Taking the survival figures at face value has led to various actions in the UK. Cancer patients are now treated by so called MDT's, where the surgeons, oncologists, X-ray specialists etc. discuss patients and decide on treatment. This has been done in order to improve survival. But this ignores one of the most important principles of medical ethics, which is patient autonomy, the freedom to make ones own choices with ones body. It also commonly leads to severe communication failures, for example patients attending for follow up appointments at which the doctor that sees them assumes incorrectly that the patient has already been given some bad news, for example that a cancer has spread. This seems unbelievable but I personally have encountered this several times in the last 3 years just among my own patients.  

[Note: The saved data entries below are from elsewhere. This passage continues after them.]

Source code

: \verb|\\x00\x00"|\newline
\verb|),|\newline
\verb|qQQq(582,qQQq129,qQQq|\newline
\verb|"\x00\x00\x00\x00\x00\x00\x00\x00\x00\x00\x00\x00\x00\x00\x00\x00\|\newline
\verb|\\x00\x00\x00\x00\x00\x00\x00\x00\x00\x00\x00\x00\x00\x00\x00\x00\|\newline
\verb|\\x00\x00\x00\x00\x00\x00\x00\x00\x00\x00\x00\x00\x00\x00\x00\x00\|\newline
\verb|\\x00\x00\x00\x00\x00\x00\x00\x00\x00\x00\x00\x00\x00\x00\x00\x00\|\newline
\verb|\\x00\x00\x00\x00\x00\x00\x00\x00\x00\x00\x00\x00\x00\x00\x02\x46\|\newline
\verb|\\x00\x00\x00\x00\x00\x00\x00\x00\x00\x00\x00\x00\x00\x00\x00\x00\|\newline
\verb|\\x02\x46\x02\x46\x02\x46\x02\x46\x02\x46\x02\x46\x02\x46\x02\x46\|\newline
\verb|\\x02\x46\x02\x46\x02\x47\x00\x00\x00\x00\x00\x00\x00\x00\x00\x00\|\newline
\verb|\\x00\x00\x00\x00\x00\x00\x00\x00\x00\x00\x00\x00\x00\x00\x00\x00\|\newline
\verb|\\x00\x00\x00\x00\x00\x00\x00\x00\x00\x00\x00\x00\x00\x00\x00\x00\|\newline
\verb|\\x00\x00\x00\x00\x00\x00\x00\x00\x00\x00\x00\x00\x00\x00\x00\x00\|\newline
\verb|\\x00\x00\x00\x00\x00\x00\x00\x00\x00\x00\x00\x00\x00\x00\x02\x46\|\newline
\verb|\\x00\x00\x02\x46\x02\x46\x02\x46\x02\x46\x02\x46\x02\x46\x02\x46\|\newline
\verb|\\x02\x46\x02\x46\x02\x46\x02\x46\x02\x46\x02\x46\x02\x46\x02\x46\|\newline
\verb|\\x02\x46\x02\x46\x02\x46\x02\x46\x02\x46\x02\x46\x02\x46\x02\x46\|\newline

Also, patients seem to be being pushed into treatment with drugs which reduce their quality of life, when the prospects of extending their lives seem very poor. it seems that the imperative to improve the stats is once again going against standard medical ethical principles.


One suggestion made by our Health Minister on this issue, has been to 'name and shame' individual GPs who fail to refer patents within the first couple of consultations, or if their patients are diagnosed after being admitted to hospital as an emergency. This is a naive idea. First of all measuring this statistic per individual GP would be tricky, as defining which consultations counted would not be obvious. Also each doctor will only refer a handful of patients every year who are found to have cancer, and there would be a lot of random variation. But the main problem is that once again cancer is a mixed bag and certain types (pancreatic cancer for example), are very difficult to diagnose, while others are easy.  Once again there is a big risk of comparing apples and pears.

There is however one very obvious factor that is associated with better survival rates, which is short waiting times for 'routine' scans and specialist appointments. Results for the UK and Denmark, which both rely on GPs as gatekeepers to assign priority to patients, are poor.
The reason is that medicine is a difficult art, and a large proportion of patients in all countries are diagnosed with cancer after routine investigation of vague complaints rather than so called red flag symptoms. Reducing waiting times for these patients, and loosening the tick box restrictions on urgent referrals would certainly improve performance, but at a huge cost and of course not within the tenure of any particular minister.  Blaming GPs is easier.
  

So should we ignore the figures? No of course we should not, but like all statistics they should be examined carefully and suspiciously and kept away from politicians and never used as soundbites.